Authors: Patrick Cleary*, , Joel Wainwright, The Ohio State University, Kareem Usher, The Ohio State University
Topics: Indigenous Peoples, Latin America, Rural Geography
Keywords: Belize, Indigenous, Food Security, Maya
Session Type: Paper
Start / End Time: 5:00 PM / 6:40 PM
Room: Maryland C, Marriott, Lobby Level
Presentation File: No File Uploaded
In recent years, geographers have studied the complex social, environmental, and economic transformations of the Belizean Maya livelihoods resulting from the historical legacies of British and Spanish colonization and the consolidation of capitalist social relations. However, little work has been done to investigate how the pathways by which indigenous Maya households procure food are being transformed.
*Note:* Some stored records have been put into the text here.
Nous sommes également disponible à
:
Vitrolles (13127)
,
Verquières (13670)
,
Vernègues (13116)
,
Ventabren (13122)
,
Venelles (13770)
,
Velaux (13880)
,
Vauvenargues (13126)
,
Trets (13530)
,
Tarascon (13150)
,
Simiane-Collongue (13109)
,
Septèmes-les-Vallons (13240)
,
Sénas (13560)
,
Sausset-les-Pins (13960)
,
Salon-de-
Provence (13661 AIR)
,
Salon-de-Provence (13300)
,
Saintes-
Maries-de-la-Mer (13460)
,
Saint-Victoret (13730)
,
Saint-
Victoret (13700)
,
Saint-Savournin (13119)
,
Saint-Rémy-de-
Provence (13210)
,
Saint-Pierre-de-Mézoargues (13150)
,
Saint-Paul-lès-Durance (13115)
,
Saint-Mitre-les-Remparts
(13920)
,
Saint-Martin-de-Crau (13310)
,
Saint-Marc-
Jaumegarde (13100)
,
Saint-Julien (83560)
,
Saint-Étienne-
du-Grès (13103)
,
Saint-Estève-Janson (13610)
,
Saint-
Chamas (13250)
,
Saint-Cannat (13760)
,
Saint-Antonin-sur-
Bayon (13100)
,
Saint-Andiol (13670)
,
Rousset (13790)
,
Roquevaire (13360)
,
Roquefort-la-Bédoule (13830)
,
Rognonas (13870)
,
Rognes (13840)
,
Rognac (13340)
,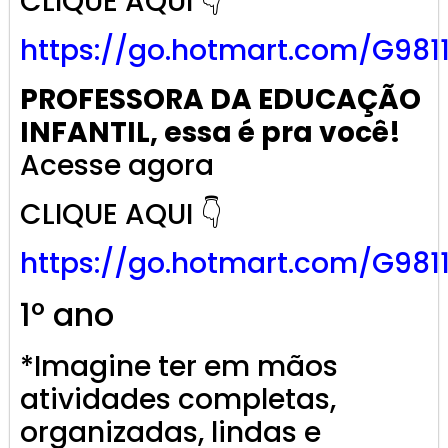
CLIQUE AQUI 👇
https://go.
hotmart
.com/G981
PROFESSORA DA EDUCAÇÃO
INFANTIL, essa é pra você!
Acesse agora
CLIQUE AQUI 👇
https://go.
hotmart
.com/G981
1º ano
*Imagine ter em mãos
atividades completas,
organizadas, lindas e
This paper examines changes in indigenous livelihoods over time, drawing upon results of household food surveys in Aguacate, Belize taken in 1979 and 2019 and interviews with elders about changes in the food system. We hypothesize that the principal changes are increased consumption of purchased food, a decrease in the percentage of maize in the diet, an increase in the consumption of meat, and an increase in food produced monoculturally. Our findings (due prior to the 2019 meeting) aim to contribute to the fast-growing field of indigenous food studies and provide a key to understanding the changes taking place within the household, the center of social and economic life in Maya villages.